As she is a prolific writer, I got her books from the local library. I read her novels in sequence, as they had
been written. I started with her first novel, The
Grass Is Singing, then proceeded to the big fat tome, African
Stories, then onto the Martha Quest
novels, five in all. Amid reading the
novels, I purchased a slender, burgundy paperback copy of her
essays—entitled A Small Personal Voice—and
read all of that.
Tucked in the book of essays was
the introduction to The Golden Notebook. A creative manifesto, the introduction explained the thoughts, feelings and ideas that went into the writing
of this ground-breaking 1962 novel about
Anna, a writer who captures the essence of her life in her notebooks. In addition, Ms. Lessing
discussed the novel’s themes, motifs,
her inspiration and writing process.
By the following summer, Nelson
Mandela was touring the US. "Mandela
is in Atlanta," I wrote in my journal, in awe. Everyone
was giddy with excitement. "We are
at a juncture of history," Mandela said. So I began reading up on South Africa and Mandela,
to educate myself.
Also, I wrote : "I have a new idea for a novel. Something stunning and beautiful. I'd have to research the countrysides . . . .—I guess. I read Lessing and she is so specific in her descriptions—nature, leaves, etc. . . ."
It was a Faulknerian summer—long,
languid, hot. That July 4th, we
sat in the backyard. A turquoise
umbrella gave us shade. Fire sparklers
lit up the air.
I had purchased my own paperback
copy of The Golden Notebook, with its
peach-and-black cover and a pencil sketch of Doris Lessing, in profile. And, once I started reading, I knew it was
good. I'd known she was a good writer, but this novel confirmed it. I was a bit annoyed, though, that she was so rational, cerebral and analytical.
But most of the time she was on
target—not about me personally, but for many women.
I did not like the Free Women
section—not enough to read more than once. It's hard to say why. Maybe that it seemed so artificial, so
perfect. They did not seem like real women. Or any of the women I knew. But perhaps that was
the point: the novel was artifice. Life
was raw, messy, shambolic, with a seemingly random pattern that is hard to
discern when you’re living it, and more difficult to convey in a work of art.
However, I liked the other
sections. In The Golden Notebook, Lessing conjures so many different tones and
characters. It's hard not to think of it
as a tour de force. During this time, I remembered that she had once been asked why her novels mostly have no
black Africans. She answered that she
did not wish to portray a character infused with her own white African limitations.
For Ms. Lessing, it would have
been inauthentic to give the character thoughts and feelings
she had no scope of knowing.
Even so, I was fascinated by
Africa as she described it.

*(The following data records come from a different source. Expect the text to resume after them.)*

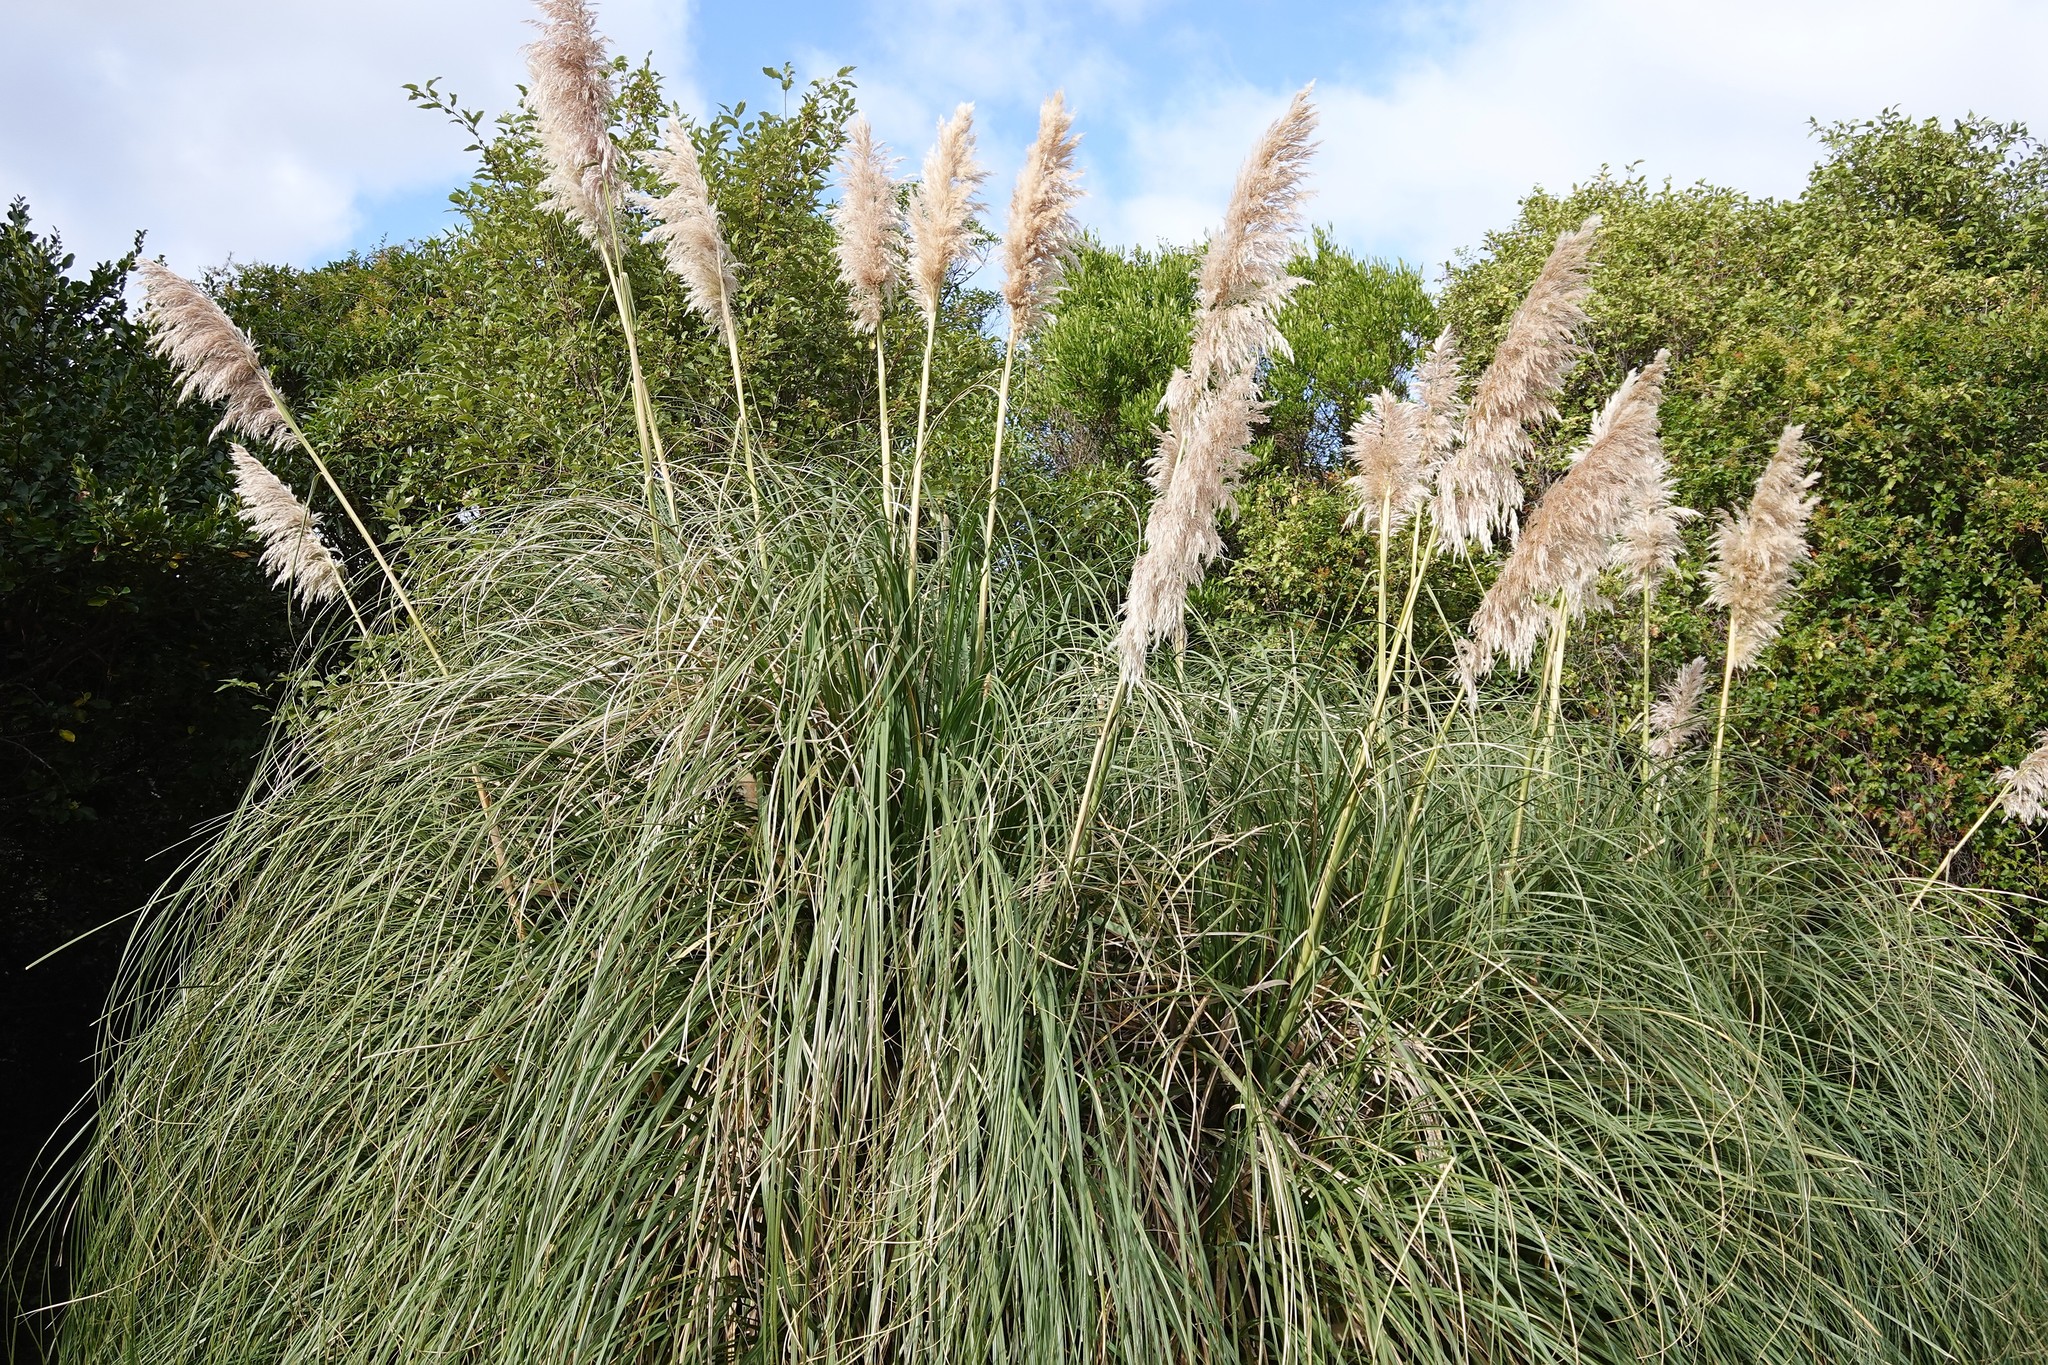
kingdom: Plantae
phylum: Tracheophyta
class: Liliopsida
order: Poales
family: Poaceae
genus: Cortaderia
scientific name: Cortaderia selloana
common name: Uruguayan pampas grass
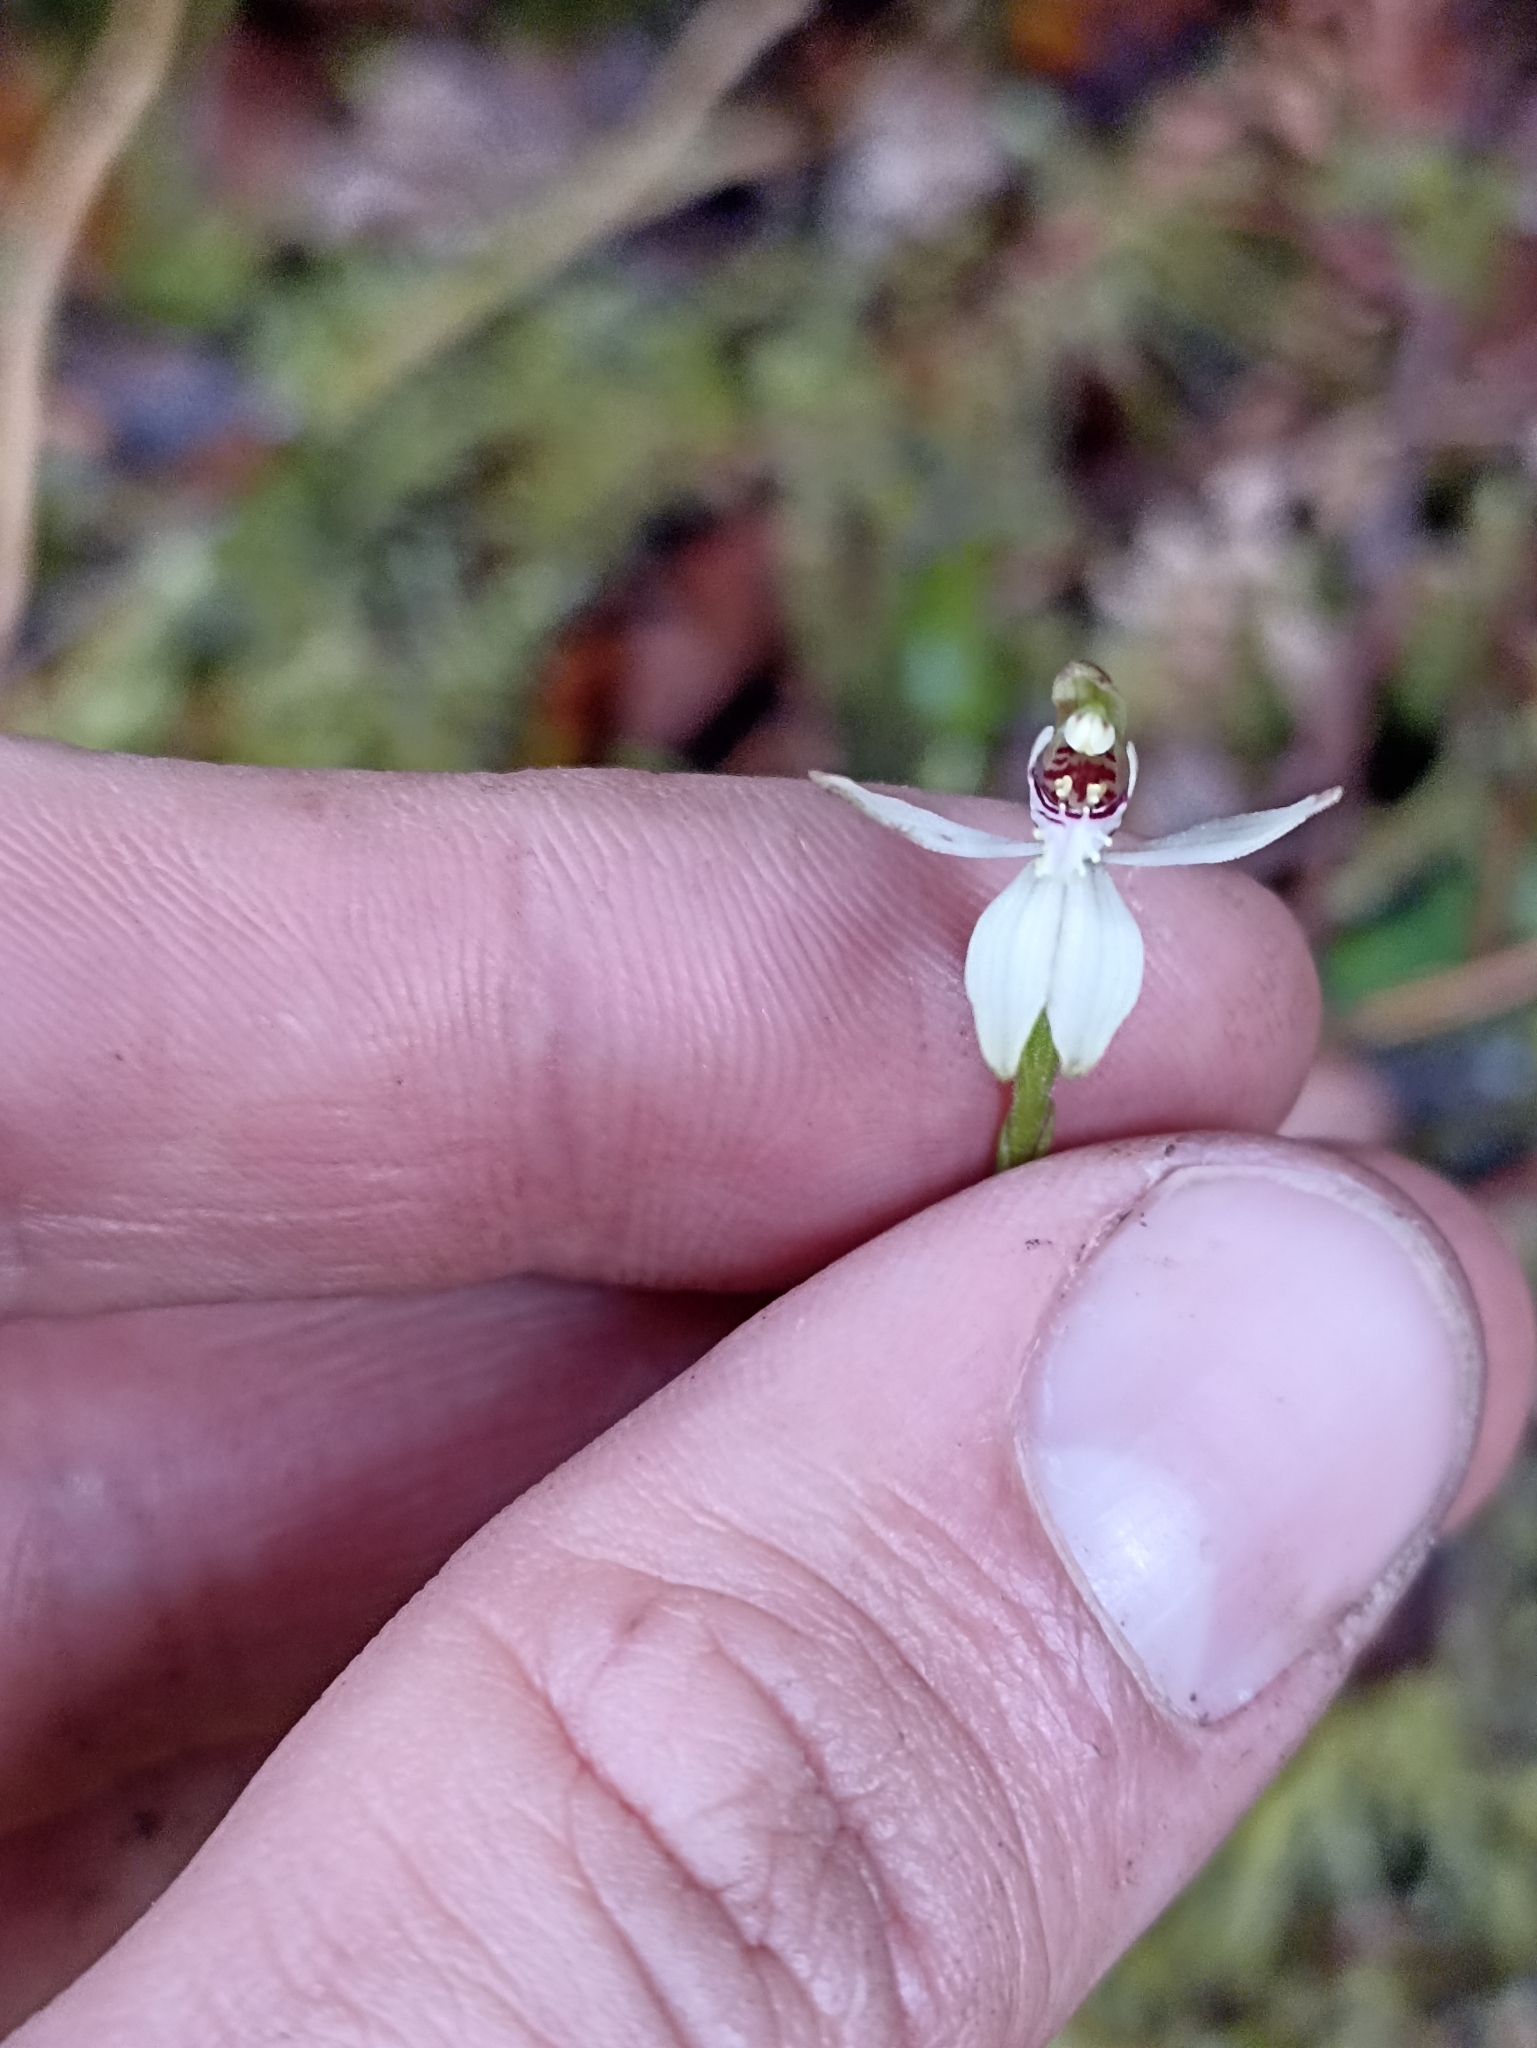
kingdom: Plantae
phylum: Tracheophyta
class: Liliopsida
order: Asparagales
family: Orchidaceae
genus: Caladenia
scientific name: Caladenia chlorostyla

As a young woman
with a stubborn artistic sentiment and sensibility, she lived in cloying
surroundings she describes as a
"backwater." Rebelliously, she
dropped out of school as a teenager, then set about, at turns, rambling the African
steppes—strewn with kopje
trees—and educating herself in The Novel.
Ms. Lessing writes of this time in some of her autobiographical
essays. Later, she escaped to the city, got
a job as a secretary and began her first
novel.
I did not realize it then, but I
had claimed Doris Lessing as my literary
mentor.
So reading The
Golden Notebook changed my
life. Thereafter, I regarded the novel and
novel-writing in a different way. I
learned I could say anything and not
make things all neat and pretty in my writings. There was beauty in the truth, to paraphrase
Keats and author Anchee Min.
When I began writing my
second novel, I felt I could say the unsayable. I could
show the verboten, the hidden. I could know the unknowable and share dark nebulous areas of the spirit—the sublime and the subliminal. The consciousness of beauty and the
super-consciousness of one woman's life.
I sought to get all the tiny details correct—foods, historic details,
vernacular. I wanted to create a world
for the reader, and re-create a world for myself—on the page and on the pc screen.